=== Begin Enclosure ===
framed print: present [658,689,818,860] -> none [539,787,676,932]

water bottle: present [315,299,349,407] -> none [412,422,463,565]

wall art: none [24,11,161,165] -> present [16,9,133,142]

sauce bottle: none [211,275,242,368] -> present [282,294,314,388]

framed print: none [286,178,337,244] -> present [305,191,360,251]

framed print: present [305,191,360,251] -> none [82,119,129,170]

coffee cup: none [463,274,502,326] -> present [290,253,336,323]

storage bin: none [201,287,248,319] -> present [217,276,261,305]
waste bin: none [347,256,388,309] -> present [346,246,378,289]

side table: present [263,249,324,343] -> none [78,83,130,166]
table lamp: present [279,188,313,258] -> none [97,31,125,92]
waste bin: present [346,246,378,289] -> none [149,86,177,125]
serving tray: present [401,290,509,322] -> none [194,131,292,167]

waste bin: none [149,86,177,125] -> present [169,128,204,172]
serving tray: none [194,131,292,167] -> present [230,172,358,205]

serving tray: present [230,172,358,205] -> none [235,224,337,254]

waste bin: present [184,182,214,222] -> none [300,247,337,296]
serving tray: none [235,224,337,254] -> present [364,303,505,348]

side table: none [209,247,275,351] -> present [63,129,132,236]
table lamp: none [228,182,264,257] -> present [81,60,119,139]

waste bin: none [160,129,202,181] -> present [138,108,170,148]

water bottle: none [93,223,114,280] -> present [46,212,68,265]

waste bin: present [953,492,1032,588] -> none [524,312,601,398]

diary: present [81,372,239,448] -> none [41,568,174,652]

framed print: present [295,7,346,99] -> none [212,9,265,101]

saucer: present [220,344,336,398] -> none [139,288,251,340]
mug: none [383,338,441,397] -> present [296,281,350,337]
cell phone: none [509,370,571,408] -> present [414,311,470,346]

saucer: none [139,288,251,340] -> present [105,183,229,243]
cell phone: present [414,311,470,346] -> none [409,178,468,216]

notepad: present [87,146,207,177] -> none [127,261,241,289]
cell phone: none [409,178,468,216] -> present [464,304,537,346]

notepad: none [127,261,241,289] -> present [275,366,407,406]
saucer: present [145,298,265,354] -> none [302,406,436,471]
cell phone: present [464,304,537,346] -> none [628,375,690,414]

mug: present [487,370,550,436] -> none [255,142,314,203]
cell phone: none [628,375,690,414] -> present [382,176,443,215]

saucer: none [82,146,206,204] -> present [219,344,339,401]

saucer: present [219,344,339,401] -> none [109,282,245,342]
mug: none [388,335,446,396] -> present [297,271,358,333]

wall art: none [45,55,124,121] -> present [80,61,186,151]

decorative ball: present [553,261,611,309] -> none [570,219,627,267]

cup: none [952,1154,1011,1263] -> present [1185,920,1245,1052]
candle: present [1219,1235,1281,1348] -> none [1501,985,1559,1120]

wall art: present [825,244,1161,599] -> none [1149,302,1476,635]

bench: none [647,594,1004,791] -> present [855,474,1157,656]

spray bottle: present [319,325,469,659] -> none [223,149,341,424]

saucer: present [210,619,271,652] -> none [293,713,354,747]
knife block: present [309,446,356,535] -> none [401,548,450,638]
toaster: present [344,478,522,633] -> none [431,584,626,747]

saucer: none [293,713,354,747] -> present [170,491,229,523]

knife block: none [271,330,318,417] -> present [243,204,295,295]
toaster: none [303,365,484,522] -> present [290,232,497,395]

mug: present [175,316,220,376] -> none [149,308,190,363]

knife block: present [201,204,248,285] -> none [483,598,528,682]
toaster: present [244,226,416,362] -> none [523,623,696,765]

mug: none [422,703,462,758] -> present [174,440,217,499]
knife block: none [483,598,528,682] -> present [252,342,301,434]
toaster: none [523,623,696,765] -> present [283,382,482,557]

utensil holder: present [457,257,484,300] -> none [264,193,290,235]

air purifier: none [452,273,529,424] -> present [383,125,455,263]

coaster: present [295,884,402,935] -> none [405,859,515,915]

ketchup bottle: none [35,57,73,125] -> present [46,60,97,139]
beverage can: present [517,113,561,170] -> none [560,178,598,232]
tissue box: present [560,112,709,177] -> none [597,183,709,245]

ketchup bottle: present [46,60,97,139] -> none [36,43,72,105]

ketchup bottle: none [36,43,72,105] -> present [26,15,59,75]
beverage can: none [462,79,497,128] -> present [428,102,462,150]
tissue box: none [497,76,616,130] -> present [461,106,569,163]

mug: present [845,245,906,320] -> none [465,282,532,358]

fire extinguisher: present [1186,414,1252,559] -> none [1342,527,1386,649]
=== End Enclosure ===
→ PROBLEM DETAILS
Of the lines above, retype only those from the line containing "wall art: none [24,11,161,165]" through the line containing "side table: present", including both, exactly.

→ ANSWER SPACE
wall art: none [24,11,161,165] -> present [16,9,133,142]

sauce bottle: none [211,275,242,368] -> present [282,294,314,388]

framed print: none [286,178,337,244] -> present [305,191,360,251]

framed print: present [305,191,360,251] -> none [82,119,129,170]

coffee cup: none [463,274,502,326] -> present [290,253,336,323]

storage bin: none [201,287,248,319] -> present [217,276,261,305]
waste bin: none [347,256,388,309] -> present [346,246,378,289]

side table: present [263,249,324,343] -> none [78,83,130,166]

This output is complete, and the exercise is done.